The California Court of Appeal rejected the plaintiff’s claim this week and affirmed the trial court’s motion to compel individual arbitration, finding that the 2011 U.S. Supreme Court decision in AT & T Mobility LLC v. Concepcion invalidated both Gentry and the plaintiff’s reading of PAGA. This ruling by the Court of Appeal stands in direct contradiction to two other California Court of Appeal decisions in other divisions, Kinecta Alternative Financial Solutions, Inc. v. Superior Court and Brown v. Ralphs Grocery Co., in addition to the National Labor Relation Board’s opinion in D.R. Horton, precipitating a probably inevitable standoff in California Supreme Court regarding the scope of the Supreme Court’s decision in Concepcion.

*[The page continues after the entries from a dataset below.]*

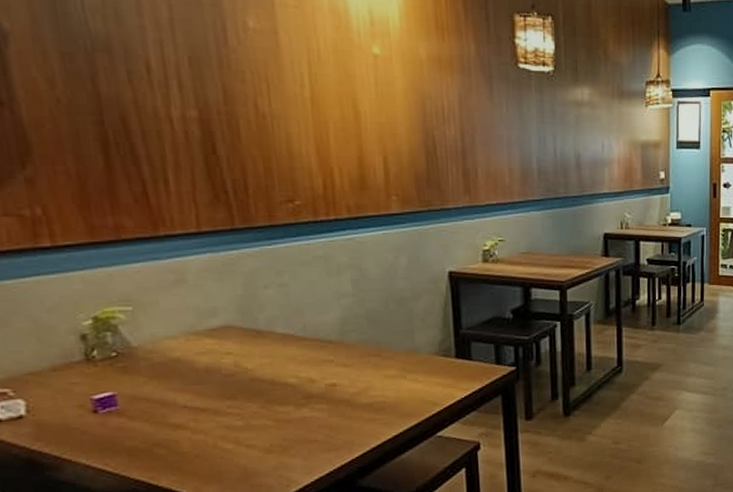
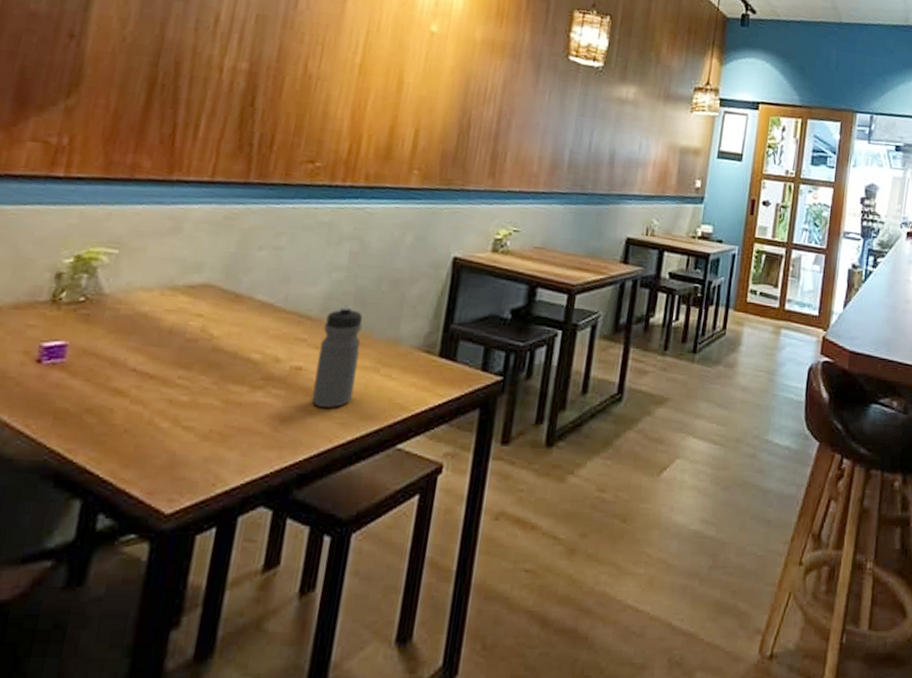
water bottle: none [345,327,389,413] -> present [311,305,363,408]

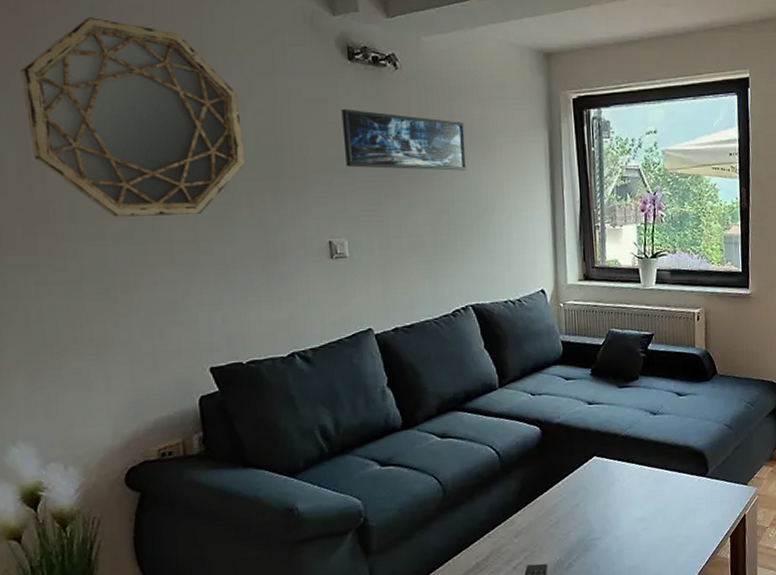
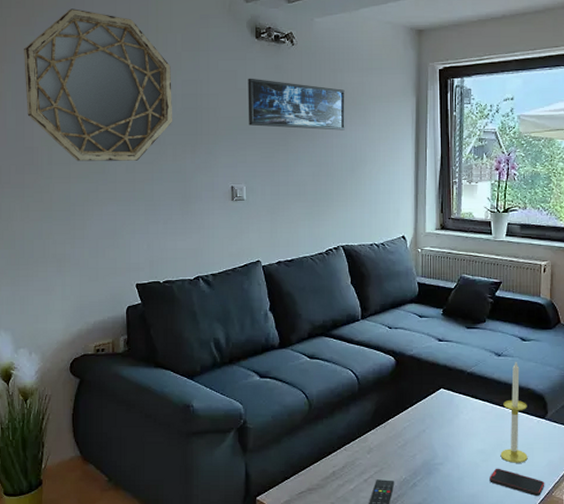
smartphone: none [651,534,709,560] -> present [490,468,545,497]
candle: none [661,418,690,528] -> present [500,361,528,463]

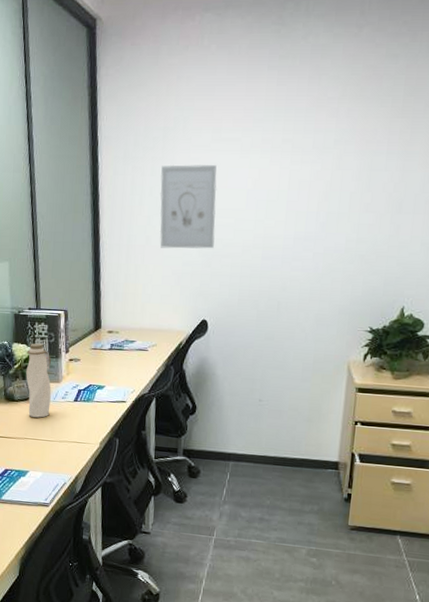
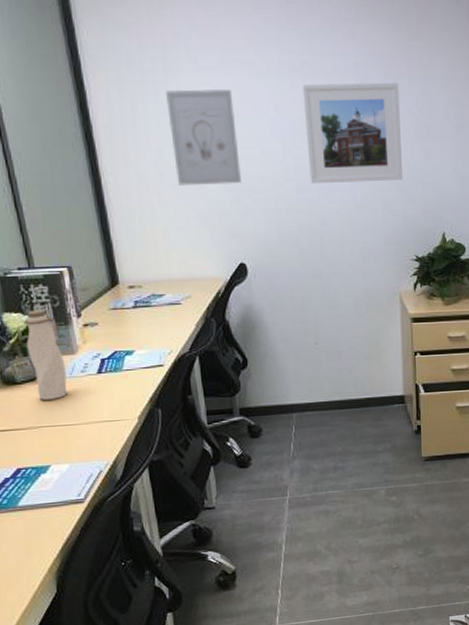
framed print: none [276,158,376,253] -> present [302,82,402,184]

In making its decision, the California Court of Appeal in this case found that the Supreme Court’s decision in Concepcion, which concerned the validity of the California Supreme Court’s 2005 decision in Discover Bank v Superior Court, prohibits any state court from refusing to enforce a class action waiver in an arbitration agreement. Concepcion as such invalidated the rule in Discover Bank that set out how to determine the validity of a class action waiver in an arbitration contract as preempted by the Federal Arbitration Act. The Supreme Court found that the policy considerations undergirding the Federal Arbitration Act would be confounded by the ability of state courts to invalidate arbitration agreement provisions, such as class action waivers, that were essential to the agreement. As the Federal Arbitration Act affirms that arbitration agreements should be respected to the same degree as contracts and should not be unduly restricted by courts, the California Court’s decision in Discover Bank was found to be preempted by the FAA. The California Court of Appeal found that the Supreme Court’s decision in Concepcion invalidating Discover Bank also invalidated the California Supreme Court’s decision in Gentry, which had addressed similar issues. In finding this, the California Court of Appeal was not convinced by another California Court of Appeal district’s analysis in Kinecta Alternative Financial Solutions, Inc. v. Superior Court , which had found the exact opposite in holding that Gentry was still good law in California.

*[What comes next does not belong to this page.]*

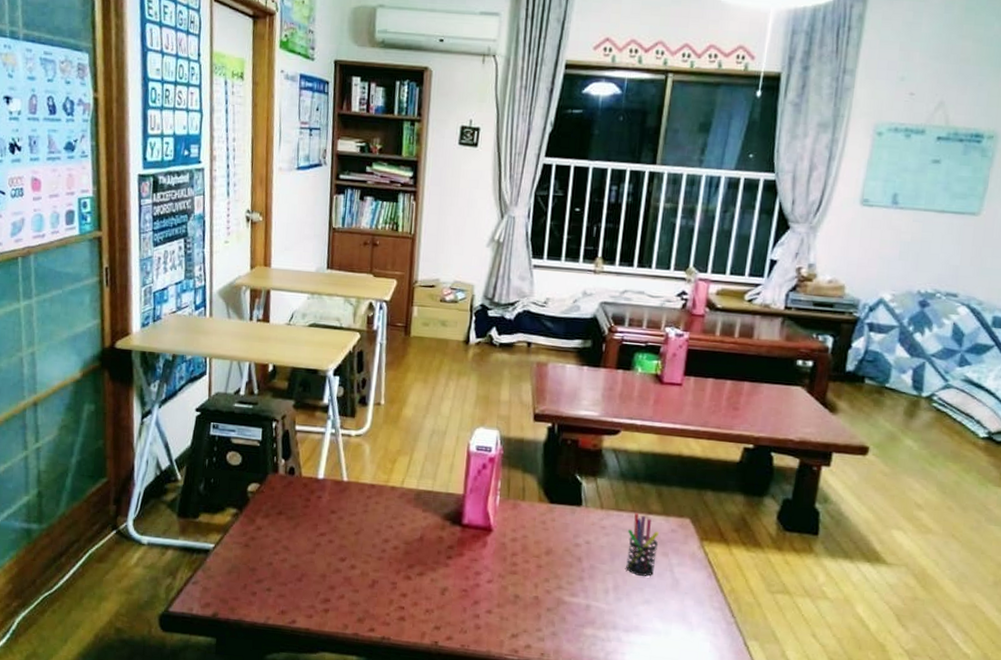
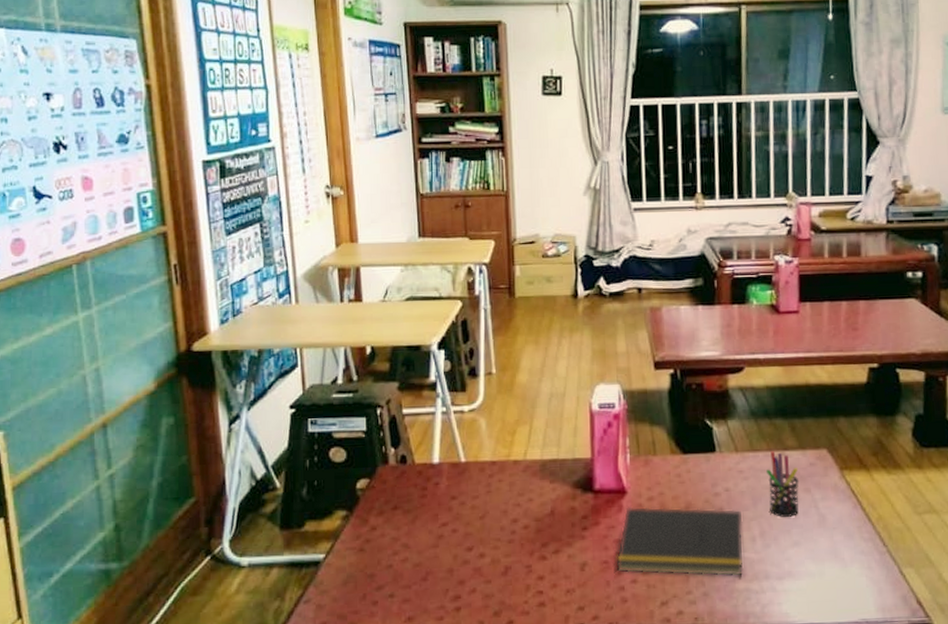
notepad: none [474,544,599,624] -> present [616,506,744,577]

The California Court of Appeal also found that the U.S. Supreme Court’s decision in Concepcion also invalidated the California Private Attorney General Act of 2004 (PAGA) insofar as it related to arbitration agreements. This act allowed plaintiffs claiming violations of the California Labor Code the right to class action or representative action claims, in an attempt to ensure adherence to the code. District Five of the California Court of Appeal had found in Brown v. Ralphs Grocery Co., that PAGA was not invalidated by Concepcion , as the Supreme Court did not directly address the issue. Again, the California Supreme Court found otherwise, holding that Concepcion also barred any claims brought under PAGA attempting to invalidate a class action waiver in an arbitration agreement.
Finally, the California Court of Appeal even held that a recent National Labor Relations Board decision on the issue of the validity of class action waivers in arbitration agreements was inapplicable to its decision here in Iskanian. Here the California Court of Appeal found that a class action waiver in an arbitration agreement did not violate the National Labor Relations Act as the National Labor Relations Act had held in D.R. Horton. The California Court of Appeal further held that it need not defer to the NLRB in its decision-making as the NLRB deserved deference only on its interpretation of the NLRA, and no other statute.
Overall, the California Court of Appeal in Iskanian has stretched its limits in attempting to protect employer interests at all costs. Ignoring Court of Appeal decisions in other districts, as well as by the NLRB, the court has ensured an almost inevitable showdown in California Supreme Court about the actual scope of the U.S. Supreme Court’s decision in Concepcion. Until then, employees unfortunate enough to be under the jurisdiction of this particular district will remain unprotected from exploitation from those employers who use class action waivers in their arbitration agreements in an attempt to shirk their employment duties.